17

I'm wondering how to query the definition of a materialized view in Postgres. For reference, what I hoped to do is very similar to what you can do for a regular view:

SELECT * FROM information_schema.views WHERE table_name = 'some_view';

which gives you the following columns:

table_catalog
table_schema
table_name
view_definition
check_option
is_updatable
is_insertable_into
is_trigger_updatable
is_trigger_deletable
is_trigger_insertable_into

Is this possible for materialized views?

From my research so far, it appears that materialized views are deliberately excluded from information_schema, because

The information_schema can only show objects that exist in the SQL standard.

(http://www.postgresql.org/message-id/3794.1412980686@sss.pgh.pa.us)

Since they appear to being entirely excluded from information_schema, I'm not sure how to go about this, but what I'd like to do is twofold:

  1. Query whether a particular materialized view exists. (So far the only way I've found to do this is try creating a mat view with the same name and see if it blows up.)
  2. And then query the definition of the materialized view (similar to the view_definition column on information_schema.views).
23

Looks like 9.3 and up you can do:

select * from pg_matviews;
select * from pg_matviews where matviewname = 'view_name';

More info found here: https://stackoverflow.com/questions/29297296/postgres-see-query-used-to-create-materialized-view

12

Turns out this wasn't as complicated as I thought! (With just a little knowledge of pg_catalog...)
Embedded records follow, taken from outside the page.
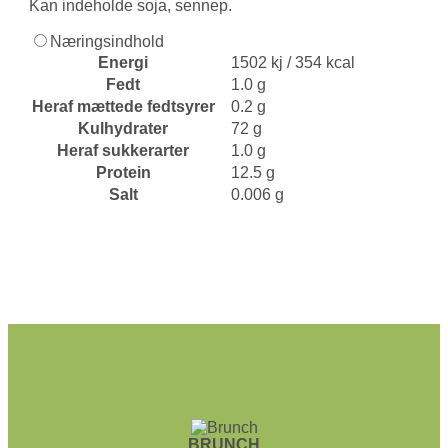
Kan indeholde soja, sennep.
Næringsindhold
Energi
1502 kj / 354 kcal
Fedt
1.0 g
Heraf mættede fedtsyrer
0.2 g
Kulhydrater
72 g
Heraf sukkerarter
1.0 g
Protein
12.5 g
Salt
0.006 g
BRUNCH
Part 1: Query whether a materialized view exists:

SELECT count(*) > 0
FROM pg_catalog.pg_class c
JOIN pg_namespace n ON n.oid = c.relnamespace
WHERE c.relkind = 'm'
AND n.nspname = 'some_schema'
AND c.relname = 'some_mat_view';

Nice and easy.

Part 2: Query the definition of a materialized view:

In order to come up with a query to get the definition of the mat view, I first had to look up the definition of the information_schema.views view by running:

SELECT view_definition
FROM information_schema.views
WHERE table_schema = 'information_schema'
AND table_name = 'views';

Then I copied out the query and changed c.relkind = 'v'::"char" to c.relkind = 'm'::"char" in order to get mat views (instead of regular views). See the full query here: http://pastebin.com/p60xwfes

At this point you could pretty easily add AND c.relname = 'some_mat_view' and run it to get the definition of some_mat_view.

But you'd still have to do this all over again next time you want to look up the definition of a mat view...

Bonus: Create a view to make this easier

I opted to create a new view to make it easier to look up mat view definitions in the future. I basically just added CREATE VIEW materialized_views AS to the beginning of the query linked above to create the new view, and now I can query it like so:

SELECT *
FROM materialized_views
WHERE table_schema = 'some_schema'
AND table_name = 'some_mat_view';

Much better!

I can also use this view to easily query whether a materialized view exists by changing * to count(*) > 0.

Disclaimer: I don't know it the other columns in the query results are entirely correct, since materialized views are fundamentally different from standard views (I think they're right). But this does at least query the table_schema, table_name and view_definition correctly.